Estimant avoir été victime d’une fraude, Madame [V] a fait opposition à ces paiements et contesté auprès de la BNP, par courrier du 31 octobre 2022, ces opérations en sollicitant le remboursement des sommes correspondantes, au montant de 13.810 euros.
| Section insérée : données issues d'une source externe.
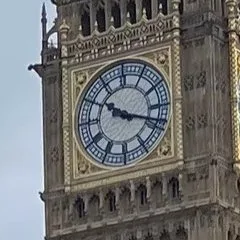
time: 10:18
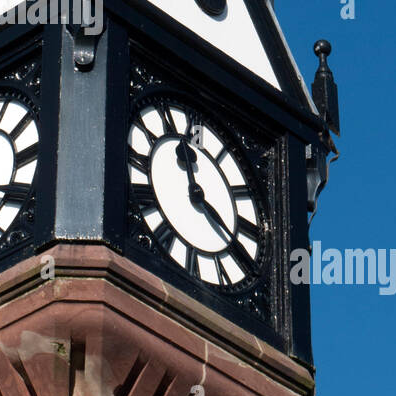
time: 11:19
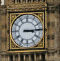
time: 3:14
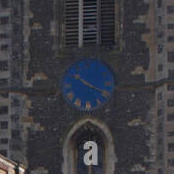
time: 10:19
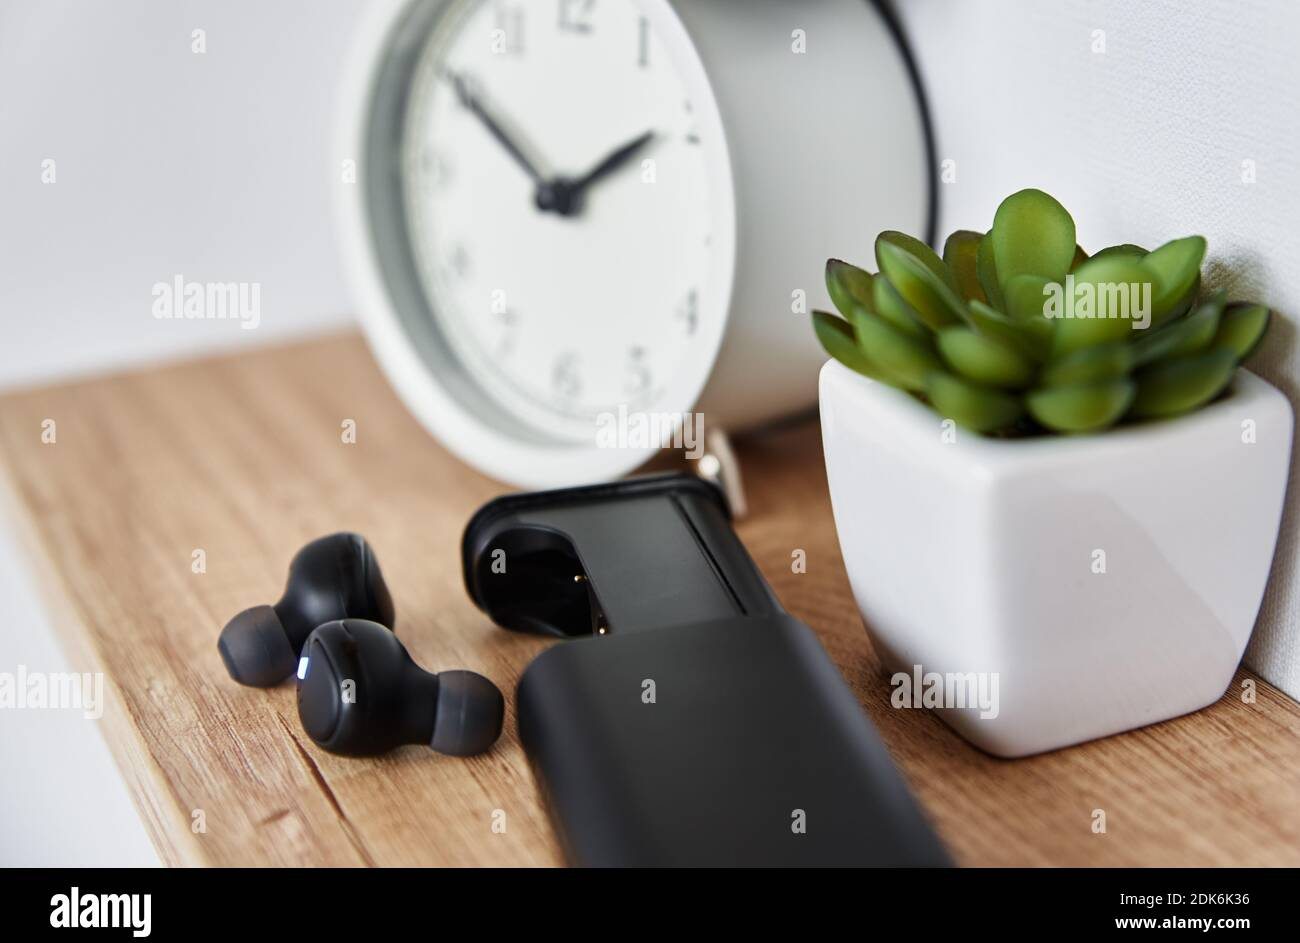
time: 1:50
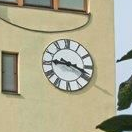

Par ailleurs, Madame [V] a déposé plainte le 1er novembre 2022.

Par réponse du 3 novembre 2022, la BNP a rejeté la demande de remboursement des opérations de paiement contestées par Madame [V], au motif que celle-ci les avait validées par le dispositif d’authentification forte approprié, au moyen d’une clé digitale.

Par courrier du 29 novembre 2022, la MAIF, assureur de protection juridique de Madame [V], a mis en demeure la BNP de restituer à sa sociétaire la même somme, sinon celle excédant le plafond de 4.500 euros, soit la somme de 9.310 euros, dans la mesure où ce plafond a été modifié sans autorisation, information ou authentification forte à la charge de la BNP.

Le 26 avril 2023, le médiateur de la Fédération bancaire française a retenu un partage de responsabilité entre la BNP et Madame [V], recommandant une indemnisation partielle de celle-ci par celle-là.

C’est dans ce contexte que par acte du 25 mai 2023, Madame [V] a fait assigner la BNP en recherche de la responsabilité de cet établissement et, aux termes de ses dernières écritures signifiées le 12 février 2024, demande à ce tribunal, au visa des articles L.133-16, L.133-17, L.133-19 et L.133-23 du code monétaire et financier, 1240 du code civil, 514 du code de procédure civile, de : - la déclarer recevable et bien fondée en l’ensemble de ses demandes ; Et, y faisant droit : - À titre principal, condamner la société BNP Paribas à lui restituer la somme de 13.810 euros ; - À titre subsidiaire, condamner la société BNP Paribas à lui restituer la somme de 9.310 euros ; En tout état de cause, - condamner la société BNP Paribas à lui verser la somme de 2.000 euros à titre de dommages et intérêts pour résistance abusive ; - condamner la société BNP Paribas aux entiers dépens ainsi qu’à lui verser la somme de 3.000 euros au titre de l’article 700 du code de procédure civile ; - rappeler que l’exécution provisoire est de droit.

Par dernières écritures signifiées le 29 novembre 2023, la BNP demande à ce tribunal de : - débouter Madame [V] de l’intégralité de ses demandes à toutes fins qu’elles comportent ; - condamner Madame [V] à lui verser la somme de 2.000 euros au titre de l’article 700 du code de procédure civile ainsi qu’aux entiers dépens.

La clôture a été prononcée le 3 mai 2024, l’affaire étant appelée à l’audience du 7 juin 2024 et mise en délibéré au 5 juillet 2024.

Il est fait expressément référence aux pièces du dossier et aux écritures déposées et visées ci-dessus pour un plus ample exposé des faits de la cause et des prétentions des parties, conformément aux dispositions de l’article 455 du code de procédure civile.